• [Problem description] Could you give back the listing below exactly, every line included?

• [Given information]
• • • •
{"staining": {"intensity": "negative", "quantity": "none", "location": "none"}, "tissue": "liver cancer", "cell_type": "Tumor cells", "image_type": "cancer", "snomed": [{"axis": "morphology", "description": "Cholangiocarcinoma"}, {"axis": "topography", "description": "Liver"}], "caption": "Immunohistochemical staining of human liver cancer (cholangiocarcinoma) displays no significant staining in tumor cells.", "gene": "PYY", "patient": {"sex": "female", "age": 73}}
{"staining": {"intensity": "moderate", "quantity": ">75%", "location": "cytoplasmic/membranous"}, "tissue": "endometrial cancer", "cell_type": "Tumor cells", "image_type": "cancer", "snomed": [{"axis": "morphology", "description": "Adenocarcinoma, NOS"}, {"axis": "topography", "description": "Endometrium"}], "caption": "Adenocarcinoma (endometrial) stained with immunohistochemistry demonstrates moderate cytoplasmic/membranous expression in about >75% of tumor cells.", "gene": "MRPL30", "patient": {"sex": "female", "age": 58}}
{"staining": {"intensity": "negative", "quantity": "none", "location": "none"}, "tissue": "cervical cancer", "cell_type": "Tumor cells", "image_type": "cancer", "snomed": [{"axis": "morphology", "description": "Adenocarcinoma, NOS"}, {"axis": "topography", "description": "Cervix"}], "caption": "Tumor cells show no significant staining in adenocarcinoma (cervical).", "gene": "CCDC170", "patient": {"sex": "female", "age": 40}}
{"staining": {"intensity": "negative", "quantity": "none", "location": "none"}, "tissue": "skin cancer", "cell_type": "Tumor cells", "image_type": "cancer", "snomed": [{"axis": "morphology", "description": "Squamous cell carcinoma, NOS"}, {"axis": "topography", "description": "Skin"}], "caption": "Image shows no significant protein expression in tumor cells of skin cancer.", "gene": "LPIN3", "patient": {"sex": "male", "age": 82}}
• • • •
• [Written answer]
{"staining": {"intensity": "negative", "quantity": "none", "location": "none"}, "tissue": "liver cancer", "cell_type": "Tumor cells", "image_type": "cancer", "snomed": [{"axis": "morphology", "description": "Cholangiocarcinoma"}, {"axis": "topography", "description": "Liver"}], "caption": "Immunohistochemical staining of human liver cancer (cholangiocarcinoma) displays no significant staining in tumor cells.", "gene": "PYY", "patient": {"sex": "female", "age": 73}}
{"staining": {"intensity": "moderate", "quantity": ">75%", "location": "cytoplasmic/membranous"}, "tissue": "endometrial cancer", "cell_type": "Tumor cells", "image_type": "cancer", "snomed": [{"axis": "morphology", "description": "Adenocarcinoma, NOS"}, {"axis": "topography", "description": "Endometrium"}], "caption": "Adenocarcinoma (endometrial) stained with immunohistochemistry demonstrates moderate cytoplasmic/membranous expression in about >75% of tumor cells.", "gene": "MRPL30", "patient": {"sex": "female", "age": 58}}
{"staining": {"intensity": "negative", "quantity": "none", "location": "none"}, "tissue": "cervical cancer", "cell_type": "Tumor cells", "image_type": "cancer", "snomed": [{"axis": "morphology", "description": "Adenocarcinoma, NOS"}, {"axis": "topography", "description": "Cervix"}], "caption": "Tumor cells show no significant staining in adenocarcinoma (cervical).", "gene": "CCDC170", "patient": {"sex": "female", "age": 40}}
{"staining": {"intensity": "negative", "quantity": "none", "location": "none"}, "tissue": "skin cancer", "cell_type": "Tumor cells", "image_type": "cancer", "snomed": [{"axis": "morphology", "description": "Squamous cell carcinoma, NOS"}, {"axis": "topography", "description": "Skin"}], "caption": "Image shows no significant protein expression in tumor cells of skin cancer.", "gene": "LPIN3", "patient": {"sex": "male", "age": 82}}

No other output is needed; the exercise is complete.